**Problem to solve**
Go through the data below. Pull out every line that has the word "choice".

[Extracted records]
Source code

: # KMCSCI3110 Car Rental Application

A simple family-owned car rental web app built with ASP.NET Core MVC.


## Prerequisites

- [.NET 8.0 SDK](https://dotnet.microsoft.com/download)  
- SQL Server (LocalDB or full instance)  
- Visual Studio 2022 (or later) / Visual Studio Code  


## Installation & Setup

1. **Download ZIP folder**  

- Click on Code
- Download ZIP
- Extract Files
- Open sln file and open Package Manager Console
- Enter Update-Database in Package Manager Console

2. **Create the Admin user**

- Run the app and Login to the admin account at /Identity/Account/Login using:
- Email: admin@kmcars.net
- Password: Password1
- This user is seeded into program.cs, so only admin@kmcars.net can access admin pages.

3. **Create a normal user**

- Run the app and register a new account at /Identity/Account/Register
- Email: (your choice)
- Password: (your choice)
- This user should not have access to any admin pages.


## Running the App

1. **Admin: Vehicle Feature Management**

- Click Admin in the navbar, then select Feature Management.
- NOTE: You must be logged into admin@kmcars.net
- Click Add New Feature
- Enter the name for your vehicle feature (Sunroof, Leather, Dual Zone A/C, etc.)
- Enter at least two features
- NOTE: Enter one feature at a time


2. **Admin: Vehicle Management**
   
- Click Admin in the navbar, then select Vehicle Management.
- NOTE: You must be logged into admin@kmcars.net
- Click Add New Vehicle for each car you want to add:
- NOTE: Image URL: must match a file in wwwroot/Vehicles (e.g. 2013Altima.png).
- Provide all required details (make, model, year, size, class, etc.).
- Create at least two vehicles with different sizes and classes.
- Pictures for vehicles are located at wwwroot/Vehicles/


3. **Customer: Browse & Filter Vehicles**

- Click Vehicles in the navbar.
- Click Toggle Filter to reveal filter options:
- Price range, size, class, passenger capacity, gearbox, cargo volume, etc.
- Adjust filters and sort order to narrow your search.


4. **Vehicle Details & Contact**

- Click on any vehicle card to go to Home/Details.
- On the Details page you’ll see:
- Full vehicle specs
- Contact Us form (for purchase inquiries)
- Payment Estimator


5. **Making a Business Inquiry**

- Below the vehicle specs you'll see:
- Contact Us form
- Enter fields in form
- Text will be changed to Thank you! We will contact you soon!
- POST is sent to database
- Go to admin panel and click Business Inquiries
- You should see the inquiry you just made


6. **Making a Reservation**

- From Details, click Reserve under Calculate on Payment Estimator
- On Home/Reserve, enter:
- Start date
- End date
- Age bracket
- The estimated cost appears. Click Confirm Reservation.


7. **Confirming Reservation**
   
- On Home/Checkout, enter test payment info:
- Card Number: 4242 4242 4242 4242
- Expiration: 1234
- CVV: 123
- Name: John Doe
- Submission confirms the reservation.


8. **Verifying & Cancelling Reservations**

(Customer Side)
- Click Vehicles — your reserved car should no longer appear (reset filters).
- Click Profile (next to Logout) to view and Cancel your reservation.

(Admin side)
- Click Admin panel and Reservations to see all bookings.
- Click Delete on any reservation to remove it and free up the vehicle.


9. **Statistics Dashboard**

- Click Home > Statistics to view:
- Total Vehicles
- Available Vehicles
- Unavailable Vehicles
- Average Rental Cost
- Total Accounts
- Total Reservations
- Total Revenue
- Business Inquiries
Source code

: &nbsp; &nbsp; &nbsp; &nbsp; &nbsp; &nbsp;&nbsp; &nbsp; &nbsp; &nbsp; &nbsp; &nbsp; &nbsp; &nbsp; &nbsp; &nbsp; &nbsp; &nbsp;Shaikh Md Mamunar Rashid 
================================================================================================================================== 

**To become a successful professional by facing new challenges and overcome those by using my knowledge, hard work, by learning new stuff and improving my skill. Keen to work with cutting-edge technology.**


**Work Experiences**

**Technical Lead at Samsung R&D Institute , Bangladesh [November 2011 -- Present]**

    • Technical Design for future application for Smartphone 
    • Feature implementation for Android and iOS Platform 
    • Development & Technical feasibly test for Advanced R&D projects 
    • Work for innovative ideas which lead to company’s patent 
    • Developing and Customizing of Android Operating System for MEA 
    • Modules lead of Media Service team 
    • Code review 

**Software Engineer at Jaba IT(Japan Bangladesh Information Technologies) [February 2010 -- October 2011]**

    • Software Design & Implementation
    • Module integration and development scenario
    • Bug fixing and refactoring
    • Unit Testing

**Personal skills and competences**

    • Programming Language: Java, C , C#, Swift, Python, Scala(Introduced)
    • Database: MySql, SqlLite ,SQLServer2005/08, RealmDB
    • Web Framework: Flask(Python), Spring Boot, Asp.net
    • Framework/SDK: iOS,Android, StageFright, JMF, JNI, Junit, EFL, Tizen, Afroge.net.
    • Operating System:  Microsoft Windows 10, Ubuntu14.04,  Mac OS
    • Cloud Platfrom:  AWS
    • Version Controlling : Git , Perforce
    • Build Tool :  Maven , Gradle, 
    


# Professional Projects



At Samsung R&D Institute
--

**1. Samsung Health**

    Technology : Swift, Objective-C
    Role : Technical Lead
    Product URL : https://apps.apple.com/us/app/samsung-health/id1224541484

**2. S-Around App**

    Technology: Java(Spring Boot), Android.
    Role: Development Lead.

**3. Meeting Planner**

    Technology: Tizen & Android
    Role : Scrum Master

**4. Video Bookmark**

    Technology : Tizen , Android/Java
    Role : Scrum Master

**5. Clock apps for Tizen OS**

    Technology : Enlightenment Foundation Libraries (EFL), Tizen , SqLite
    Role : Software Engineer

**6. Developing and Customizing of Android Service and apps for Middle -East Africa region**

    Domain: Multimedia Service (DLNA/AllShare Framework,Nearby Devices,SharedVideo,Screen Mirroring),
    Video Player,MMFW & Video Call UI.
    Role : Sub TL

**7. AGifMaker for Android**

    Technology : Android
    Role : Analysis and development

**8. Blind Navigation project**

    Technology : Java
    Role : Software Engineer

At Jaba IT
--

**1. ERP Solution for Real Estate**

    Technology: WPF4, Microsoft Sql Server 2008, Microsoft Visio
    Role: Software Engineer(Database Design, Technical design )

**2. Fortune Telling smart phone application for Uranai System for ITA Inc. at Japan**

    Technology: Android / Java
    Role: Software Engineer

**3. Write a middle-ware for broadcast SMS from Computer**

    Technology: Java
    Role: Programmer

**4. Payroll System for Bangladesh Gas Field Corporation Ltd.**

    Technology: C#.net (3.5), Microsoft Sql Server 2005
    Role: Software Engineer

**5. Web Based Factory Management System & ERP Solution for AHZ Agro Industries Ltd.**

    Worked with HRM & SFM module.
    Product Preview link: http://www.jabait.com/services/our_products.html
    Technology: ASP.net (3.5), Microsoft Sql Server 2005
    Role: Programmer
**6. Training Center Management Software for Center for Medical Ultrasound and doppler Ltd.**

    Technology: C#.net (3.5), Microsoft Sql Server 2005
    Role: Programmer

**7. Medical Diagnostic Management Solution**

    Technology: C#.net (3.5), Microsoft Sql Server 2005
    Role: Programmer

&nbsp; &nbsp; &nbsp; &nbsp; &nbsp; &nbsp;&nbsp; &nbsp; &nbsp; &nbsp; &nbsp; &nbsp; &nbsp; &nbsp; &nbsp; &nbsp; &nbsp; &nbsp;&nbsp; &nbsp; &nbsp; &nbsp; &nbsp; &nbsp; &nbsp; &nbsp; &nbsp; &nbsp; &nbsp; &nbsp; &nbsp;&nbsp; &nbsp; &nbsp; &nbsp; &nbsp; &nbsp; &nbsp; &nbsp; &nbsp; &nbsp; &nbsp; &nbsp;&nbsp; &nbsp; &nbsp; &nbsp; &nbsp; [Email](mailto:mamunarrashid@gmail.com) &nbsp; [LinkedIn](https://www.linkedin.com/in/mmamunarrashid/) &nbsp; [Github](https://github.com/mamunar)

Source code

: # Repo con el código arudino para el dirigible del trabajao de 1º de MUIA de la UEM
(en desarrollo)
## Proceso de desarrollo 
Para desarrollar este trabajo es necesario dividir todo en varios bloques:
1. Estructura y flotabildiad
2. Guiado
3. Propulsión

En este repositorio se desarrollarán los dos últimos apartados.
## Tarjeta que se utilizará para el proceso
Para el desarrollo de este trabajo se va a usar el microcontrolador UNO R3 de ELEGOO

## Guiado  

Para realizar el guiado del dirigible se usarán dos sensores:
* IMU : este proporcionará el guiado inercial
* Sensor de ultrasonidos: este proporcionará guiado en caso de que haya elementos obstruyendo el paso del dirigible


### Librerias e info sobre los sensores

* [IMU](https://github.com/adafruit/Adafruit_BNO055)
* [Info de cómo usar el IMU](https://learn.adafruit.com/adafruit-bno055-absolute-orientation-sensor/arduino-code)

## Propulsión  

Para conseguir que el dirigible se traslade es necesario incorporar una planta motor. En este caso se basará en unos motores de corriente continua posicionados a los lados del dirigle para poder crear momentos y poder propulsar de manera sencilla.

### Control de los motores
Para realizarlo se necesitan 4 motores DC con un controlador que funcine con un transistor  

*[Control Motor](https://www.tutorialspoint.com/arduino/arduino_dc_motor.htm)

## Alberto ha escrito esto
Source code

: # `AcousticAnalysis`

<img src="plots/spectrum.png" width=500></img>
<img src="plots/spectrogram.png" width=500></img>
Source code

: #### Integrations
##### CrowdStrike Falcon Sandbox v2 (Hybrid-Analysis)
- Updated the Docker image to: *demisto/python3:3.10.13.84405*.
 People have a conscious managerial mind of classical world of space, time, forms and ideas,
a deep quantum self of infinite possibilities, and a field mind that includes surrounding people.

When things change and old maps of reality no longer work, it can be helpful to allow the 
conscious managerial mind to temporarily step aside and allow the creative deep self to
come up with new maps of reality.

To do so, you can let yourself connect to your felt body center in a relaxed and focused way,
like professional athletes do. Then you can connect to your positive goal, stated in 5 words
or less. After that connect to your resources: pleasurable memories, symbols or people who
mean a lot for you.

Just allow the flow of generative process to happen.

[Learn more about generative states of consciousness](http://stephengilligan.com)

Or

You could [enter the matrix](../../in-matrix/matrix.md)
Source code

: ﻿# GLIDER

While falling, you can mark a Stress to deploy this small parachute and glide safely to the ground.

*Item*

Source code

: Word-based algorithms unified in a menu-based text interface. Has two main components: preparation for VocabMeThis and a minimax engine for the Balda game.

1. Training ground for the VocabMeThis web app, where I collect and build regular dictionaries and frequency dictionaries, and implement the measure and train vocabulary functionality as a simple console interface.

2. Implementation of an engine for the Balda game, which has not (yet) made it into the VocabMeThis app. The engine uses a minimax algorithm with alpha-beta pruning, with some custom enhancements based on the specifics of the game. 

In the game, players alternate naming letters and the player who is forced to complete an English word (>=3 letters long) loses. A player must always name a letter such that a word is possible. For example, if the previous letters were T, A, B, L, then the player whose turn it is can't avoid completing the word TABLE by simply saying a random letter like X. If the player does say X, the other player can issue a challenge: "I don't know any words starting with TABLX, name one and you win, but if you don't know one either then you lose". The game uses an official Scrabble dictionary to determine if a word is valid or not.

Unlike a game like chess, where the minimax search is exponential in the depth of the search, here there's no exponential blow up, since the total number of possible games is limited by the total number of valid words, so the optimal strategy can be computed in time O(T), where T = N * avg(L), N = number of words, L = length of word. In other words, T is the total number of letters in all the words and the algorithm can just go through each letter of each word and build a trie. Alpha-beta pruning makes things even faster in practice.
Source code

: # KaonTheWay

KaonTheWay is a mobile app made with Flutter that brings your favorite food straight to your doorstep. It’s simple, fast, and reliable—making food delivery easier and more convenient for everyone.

**Exercise result**
- Email: (your choice)
- Password: (your choice)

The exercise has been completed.